With Tiananmen-era bans on Western military sales to China still in place, an innovative and efficient domestic arms industry is crucial for Beijing as it assembles a modern military force capable of enforcing claims over Taiwan and disputed maritime territories.
China has locked horns recently with its southeast Asian neighbours over conflicting claims to strings of islets in the South China Sea. Tensions have also flared with Japan over uninhabited islands in the East China Sea, even as the United States executes a strategic military pivot toward the Pacific.
Well-funded defence groups have rapidly absorbed the technology and expertise needed to build complex weapons, freeing China from its former heavy reliance on Russian and other foreign equipment, Chinese and Western experts say.
“A country’s defence sector should reflect the strength of the country’s economy,” said Wu Da, a portfolio manager at Beijing-based Changsheng Fund Management Co Ltd, which invests in listed Chinese defence stocks.
But, he added, the sector is so shrouded in secrecy it’s been hard to assess how viable it is. “Some of the Chinese defence groups are already quite strong after so much military spending in recent years, but you don’t know exactly how well they are doing financially or technologically because China does not want others to know.” That could start to change. Beijing is enlisting the private sector to accelerate the rise of its best defence contractors, issuing new guidelines in July aimed at encouraging private investment in a sector traditionally sheltered from competition and public scrutiny.
Listed subsidiaries of top Chinese military contractors now intend to buy at least $3.15 billion in assets from their state-owned parents in the second half, according to their recent filings with the Shanghai and Shenzhen stock exchanges.
This would double the value of military related assets injected into these listed companies since 2007 with more in the pipeline, as Beijing presses ahead with an ambitious program to privatize most of a vast arms industry employing more than a million workers at more than 1,000 state-owned enterprises.
The long-term goal is to transform some of the leading contractors, such as China State Shipbuilding Corporation (CSSC), Aviation Industry Corporation of China (AVIC) and China Aerospace Science and Industry Corporation into homegrown versions of American giants Lockheed Martin and Northrop Grumman or Britain’s BAE Systems.
AVIC, which is aiming to quadruple its sales to $157.7 billion by 2020, plans to inject 80 per cent of its main businesses into some of its listed companies by the end of next year.
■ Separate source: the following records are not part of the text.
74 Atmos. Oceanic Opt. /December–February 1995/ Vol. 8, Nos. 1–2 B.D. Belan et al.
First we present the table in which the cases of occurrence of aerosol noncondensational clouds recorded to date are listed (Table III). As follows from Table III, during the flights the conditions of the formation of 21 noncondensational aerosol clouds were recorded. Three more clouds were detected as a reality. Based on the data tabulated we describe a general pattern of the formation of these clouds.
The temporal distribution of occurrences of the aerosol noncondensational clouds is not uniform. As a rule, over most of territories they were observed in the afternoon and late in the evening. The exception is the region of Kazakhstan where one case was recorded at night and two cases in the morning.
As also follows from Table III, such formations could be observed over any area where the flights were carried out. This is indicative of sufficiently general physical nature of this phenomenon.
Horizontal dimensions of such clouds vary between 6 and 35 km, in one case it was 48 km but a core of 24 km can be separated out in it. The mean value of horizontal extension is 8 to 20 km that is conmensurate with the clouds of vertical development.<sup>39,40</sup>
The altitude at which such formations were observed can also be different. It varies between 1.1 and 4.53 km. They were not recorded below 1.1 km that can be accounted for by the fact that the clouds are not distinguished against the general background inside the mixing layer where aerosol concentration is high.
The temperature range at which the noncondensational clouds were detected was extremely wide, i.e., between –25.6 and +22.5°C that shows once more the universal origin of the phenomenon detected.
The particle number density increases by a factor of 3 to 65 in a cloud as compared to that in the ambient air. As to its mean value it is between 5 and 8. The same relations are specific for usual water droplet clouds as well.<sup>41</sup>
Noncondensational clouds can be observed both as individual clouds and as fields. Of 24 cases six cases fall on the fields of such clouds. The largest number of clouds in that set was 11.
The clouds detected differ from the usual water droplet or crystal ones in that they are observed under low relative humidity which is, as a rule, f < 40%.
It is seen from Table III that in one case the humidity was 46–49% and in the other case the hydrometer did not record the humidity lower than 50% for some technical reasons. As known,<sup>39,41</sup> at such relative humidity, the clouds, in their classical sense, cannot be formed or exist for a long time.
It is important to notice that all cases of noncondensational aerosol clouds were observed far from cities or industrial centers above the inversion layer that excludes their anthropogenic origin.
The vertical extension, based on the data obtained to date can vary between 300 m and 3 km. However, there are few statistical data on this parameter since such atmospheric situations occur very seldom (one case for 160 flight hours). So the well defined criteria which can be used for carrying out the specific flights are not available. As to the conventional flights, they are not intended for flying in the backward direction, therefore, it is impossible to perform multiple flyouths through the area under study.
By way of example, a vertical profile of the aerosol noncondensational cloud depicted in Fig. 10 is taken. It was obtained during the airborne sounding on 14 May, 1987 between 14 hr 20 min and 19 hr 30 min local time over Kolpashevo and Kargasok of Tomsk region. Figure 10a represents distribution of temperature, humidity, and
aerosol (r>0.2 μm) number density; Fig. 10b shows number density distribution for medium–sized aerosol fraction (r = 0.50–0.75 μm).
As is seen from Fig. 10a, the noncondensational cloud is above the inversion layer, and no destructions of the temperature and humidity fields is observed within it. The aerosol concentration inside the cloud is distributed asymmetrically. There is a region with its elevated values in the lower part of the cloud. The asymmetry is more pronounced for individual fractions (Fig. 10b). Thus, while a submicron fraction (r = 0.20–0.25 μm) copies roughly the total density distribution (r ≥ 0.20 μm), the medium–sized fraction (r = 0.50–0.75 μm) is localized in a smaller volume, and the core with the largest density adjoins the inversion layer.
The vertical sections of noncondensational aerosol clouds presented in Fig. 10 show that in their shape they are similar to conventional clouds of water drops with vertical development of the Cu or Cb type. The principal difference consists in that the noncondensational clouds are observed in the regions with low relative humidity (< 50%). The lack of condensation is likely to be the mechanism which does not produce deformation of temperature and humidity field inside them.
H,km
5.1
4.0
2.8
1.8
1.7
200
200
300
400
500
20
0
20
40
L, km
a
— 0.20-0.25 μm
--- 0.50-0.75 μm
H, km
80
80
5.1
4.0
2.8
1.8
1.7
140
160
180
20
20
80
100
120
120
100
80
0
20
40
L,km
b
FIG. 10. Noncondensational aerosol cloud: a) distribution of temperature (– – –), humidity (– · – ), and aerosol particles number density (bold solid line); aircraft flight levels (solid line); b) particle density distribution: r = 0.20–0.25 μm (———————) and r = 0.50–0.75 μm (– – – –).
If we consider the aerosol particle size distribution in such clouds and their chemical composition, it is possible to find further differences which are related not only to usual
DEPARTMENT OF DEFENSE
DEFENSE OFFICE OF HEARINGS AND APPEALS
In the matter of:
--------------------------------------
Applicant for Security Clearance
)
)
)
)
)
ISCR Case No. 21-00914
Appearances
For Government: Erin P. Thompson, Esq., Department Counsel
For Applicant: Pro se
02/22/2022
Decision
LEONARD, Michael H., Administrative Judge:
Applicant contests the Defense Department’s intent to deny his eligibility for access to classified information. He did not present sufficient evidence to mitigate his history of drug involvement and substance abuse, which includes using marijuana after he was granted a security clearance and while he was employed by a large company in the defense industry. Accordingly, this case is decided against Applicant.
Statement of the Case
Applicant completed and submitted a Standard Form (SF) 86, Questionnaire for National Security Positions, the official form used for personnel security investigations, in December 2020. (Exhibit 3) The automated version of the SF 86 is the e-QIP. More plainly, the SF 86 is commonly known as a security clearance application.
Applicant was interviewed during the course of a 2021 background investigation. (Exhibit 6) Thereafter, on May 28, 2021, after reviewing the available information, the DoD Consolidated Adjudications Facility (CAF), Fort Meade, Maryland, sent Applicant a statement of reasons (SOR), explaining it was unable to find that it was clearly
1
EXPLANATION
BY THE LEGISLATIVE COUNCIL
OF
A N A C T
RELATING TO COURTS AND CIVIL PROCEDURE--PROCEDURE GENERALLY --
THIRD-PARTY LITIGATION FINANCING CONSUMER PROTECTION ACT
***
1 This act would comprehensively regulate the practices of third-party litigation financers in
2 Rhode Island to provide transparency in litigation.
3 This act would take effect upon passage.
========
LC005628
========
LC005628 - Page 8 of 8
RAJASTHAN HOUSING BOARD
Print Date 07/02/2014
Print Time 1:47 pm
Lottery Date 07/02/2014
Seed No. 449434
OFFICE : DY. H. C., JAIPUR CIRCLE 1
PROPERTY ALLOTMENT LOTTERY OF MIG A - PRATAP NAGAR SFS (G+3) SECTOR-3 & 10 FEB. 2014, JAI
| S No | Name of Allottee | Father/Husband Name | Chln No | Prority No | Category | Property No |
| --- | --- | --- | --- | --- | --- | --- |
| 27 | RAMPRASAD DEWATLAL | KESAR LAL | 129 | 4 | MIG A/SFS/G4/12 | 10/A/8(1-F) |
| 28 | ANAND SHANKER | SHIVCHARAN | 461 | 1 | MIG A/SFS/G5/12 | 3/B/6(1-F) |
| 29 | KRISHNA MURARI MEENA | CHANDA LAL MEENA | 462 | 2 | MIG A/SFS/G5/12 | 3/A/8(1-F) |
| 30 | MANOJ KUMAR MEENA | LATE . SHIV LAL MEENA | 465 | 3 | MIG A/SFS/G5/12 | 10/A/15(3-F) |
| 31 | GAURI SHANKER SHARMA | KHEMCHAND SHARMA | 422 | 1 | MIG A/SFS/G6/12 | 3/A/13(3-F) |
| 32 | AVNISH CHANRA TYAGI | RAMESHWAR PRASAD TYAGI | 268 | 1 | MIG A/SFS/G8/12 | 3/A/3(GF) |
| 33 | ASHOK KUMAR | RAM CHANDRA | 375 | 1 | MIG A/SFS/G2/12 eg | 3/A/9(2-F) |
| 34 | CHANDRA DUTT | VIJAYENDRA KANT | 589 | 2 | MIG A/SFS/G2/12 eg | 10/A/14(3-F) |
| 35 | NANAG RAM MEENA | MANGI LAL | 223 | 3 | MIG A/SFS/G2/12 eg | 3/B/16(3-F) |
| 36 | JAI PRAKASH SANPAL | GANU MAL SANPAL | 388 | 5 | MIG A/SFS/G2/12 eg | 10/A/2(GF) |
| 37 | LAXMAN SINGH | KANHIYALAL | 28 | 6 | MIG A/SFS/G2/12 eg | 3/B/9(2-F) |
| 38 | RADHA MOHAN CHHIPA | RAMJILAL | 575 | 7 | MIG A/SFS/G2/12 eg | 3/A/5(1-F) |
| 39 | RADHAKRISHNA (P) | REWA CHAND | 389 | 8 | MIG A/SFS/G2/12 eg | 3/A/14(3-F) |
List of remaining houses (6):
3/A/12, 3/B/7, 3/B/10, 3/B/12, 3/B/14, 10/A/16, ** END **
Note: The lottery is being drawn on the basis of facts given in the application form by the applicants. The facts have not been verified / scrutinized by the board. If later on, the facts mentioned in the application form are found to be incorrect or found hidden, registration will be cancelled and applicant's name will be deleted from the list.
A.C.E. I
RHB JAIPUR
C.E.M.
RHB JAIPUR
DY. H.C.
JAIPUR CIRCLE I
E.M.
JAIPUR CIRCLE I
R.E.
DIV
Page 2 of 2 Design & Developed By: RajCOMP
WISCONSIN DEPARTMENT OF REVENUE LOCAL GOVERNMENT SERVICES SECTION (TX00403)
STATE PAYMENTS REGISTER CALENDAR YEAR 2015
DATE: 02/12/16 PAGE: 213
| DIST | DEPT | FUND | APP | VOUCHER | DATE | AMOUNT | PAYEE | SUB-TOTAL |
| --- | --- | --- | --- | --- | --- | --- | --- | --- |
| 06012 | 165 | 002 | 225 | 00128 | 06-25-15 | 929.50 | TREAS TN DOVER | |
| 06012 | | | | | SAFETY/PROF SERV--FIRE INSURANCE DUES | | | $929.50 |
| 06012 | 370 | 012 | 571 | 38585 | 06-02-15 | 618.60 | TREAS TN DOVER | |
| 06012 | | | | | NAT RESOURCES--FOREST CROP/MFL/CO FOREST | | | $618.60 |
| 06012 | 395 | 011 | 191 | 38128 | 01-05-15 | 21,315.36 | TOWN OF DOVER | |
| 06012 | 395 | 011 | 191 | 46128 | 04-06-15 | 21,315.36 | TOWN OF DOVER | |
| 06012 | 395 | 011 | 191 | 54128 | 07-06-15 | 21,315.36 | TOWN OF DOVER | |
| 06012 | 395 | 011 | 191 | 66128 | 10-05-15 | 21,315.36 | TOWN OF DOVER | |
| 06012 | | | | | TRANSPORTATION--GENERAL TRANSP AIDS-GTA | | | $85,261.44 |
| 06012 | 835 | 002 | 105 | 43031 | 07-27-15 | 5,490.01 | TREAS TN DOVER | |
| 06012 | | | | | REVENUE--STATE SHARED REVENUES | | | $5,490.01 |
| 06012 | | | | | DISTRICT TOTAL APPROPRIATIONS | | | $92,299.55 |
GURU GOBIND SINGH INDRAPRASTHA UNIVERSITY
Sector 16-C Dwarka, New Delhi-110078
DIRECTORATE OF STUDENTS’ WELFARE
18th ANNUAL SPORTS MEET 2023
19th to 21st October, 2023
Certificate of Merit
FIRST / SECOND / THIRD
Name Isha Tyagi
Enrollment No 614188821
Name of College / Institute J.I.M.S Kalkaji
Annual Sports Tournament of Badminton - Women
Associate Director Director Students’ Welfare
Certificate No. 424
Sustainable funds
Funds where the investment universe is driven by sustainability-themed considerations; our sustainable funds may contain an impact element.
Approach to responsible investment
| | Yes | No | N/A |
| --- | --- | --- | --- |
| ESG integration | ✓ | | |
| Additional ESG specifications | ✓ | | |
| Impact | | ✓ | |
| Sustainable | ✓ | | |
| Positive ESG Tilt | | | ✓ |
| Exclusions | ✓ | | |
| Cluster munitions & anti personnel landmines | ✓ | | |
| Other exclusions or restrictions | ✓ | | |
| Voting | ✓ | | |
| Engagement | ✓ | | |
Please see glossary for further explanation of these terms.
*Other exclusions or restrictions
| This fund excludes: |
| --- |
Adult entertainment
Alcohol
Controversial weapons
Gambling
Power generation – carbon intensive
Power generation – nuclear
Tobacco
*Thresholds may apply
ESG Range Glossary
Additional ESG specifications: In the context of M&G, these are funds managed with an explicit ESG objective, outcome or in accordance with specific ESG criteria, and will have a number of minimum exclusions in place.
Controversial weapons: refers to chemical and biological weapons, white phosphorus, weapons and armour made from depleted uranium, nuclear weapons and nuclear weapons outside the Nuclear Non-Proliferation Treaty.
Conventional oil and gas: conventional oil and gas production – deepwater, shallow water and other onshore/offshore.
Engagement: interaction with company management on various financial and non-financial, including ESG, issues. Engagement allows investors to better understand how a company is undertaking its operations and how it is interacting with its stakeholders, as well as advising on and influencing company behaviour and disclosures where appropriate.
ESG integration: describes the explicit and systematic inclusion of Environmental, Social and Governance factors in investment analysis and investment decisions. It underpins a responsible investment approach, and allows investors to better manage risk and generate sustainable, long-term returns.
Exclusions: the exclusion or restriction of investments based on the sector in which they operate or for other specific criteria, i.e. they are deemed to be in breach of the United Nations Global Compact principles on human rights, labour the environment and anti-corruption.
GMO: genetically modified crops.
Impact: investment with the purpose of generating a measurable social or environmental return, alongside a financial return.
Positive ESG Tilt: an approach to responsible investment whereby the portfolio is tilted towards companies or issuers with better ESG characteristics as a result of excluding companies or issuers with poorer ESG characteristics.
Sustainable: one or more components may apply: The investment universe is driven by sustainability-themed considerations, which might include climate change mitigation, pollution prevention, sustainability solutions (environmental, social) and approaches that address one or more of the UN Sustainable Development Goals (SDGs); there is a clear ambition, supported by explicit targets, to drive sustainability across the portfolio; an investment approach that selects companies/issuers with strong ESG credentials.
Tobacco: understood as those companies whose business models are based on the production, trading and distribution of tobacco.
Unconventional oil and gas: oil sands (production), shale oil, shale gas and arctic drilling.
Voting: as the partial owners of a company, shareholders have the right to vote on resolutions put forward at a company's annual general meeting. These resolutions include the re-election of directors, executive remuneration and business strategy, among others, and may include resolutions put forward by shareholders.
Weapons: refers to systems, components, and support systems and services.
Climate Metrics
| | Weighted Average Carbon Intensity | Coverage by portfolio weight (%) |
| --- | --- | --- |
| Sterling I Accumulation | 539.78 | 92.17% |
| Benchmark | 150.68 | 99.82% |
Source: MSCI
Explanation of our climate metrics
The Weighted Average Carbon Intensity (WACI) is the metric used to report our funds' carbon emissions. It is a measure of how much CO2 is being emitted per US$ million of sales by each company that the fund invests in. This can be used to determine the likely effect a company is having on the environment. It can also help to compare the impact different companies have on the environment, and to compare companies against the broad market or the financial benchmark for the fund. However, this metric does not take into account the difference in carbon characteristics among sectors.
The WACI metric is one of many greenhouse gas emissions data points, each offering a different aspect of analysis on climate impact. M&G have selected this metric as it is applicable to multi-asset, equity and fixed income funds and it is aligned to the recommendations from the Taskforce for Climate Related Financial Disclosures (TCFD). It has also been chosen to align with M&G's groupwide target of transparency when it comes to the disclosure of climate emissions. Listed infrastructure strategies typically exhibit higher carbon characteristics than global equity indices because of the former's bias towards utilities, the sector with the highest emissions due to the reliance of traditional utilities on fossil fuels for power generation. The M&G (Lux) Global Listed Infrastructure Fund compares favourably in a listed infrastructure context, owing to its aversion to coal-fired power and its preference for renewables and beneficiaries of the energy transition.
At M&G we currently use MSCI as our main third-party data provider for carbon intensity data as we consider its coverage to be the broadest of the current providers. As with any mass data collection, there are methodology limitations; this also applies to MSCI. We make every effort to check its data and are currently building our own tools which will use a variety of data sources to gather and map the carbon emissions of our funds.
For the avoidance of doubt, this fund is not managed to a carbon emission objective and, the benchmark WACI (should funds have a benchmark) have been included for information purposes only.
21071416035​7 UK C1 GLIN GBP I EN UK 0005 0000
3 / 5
Beijing has made repeated calls to speed up listings of all but the most sensitive military businesses. The authorities have also promised to allow public bidding for unclassified and minor defence contracts in a sector that is likely to enjoy strong growth if China continues its sustained military buildup.
China’s top 10 defence groups with estimated combined assets of $315 billion have listed more than 70 subsidiaries, including more than 40 with defence-related businesses. About 25 per cent of the assets of the top 10 are now held in the listed companies, according to market analysts.
“A country’s defence sector should reflect the strength of the country’s economy.” WU DA PORTFOLIO MANAGER
Some of these stocks have been strong performers. Sustained military outlays and the expectation of asset injections have insulated them from the country’s current economic slowdown. They also tend to spike in price at times of increased tension between China and its neighbours over disputed territory.
The plan to buy more of their parent’s military related assets would allow these listed companies to raise extra funds for research and development, the companies say.
AVIC subsidiary Hafei Aviation Industry Co Ltd plans to issue shares this year to buy $520.5 million in assets from its parent, including helicopter manufacturing companies.
The growth of the domestic arms industry has allowed China to steadily reduce military imports. International arms transfer figures from the Stockholm International Peace Research Institute (SIPRI) show China’s defence imports fell 58 per cent between 2007 and 2011. In this period, China slipped to fourth place in the ranks of global arms buyers after holding top position in the five years to 2006. After double digit, annual increases in outlays over most of the last 20 years, China’s military spending is now second only to the United States.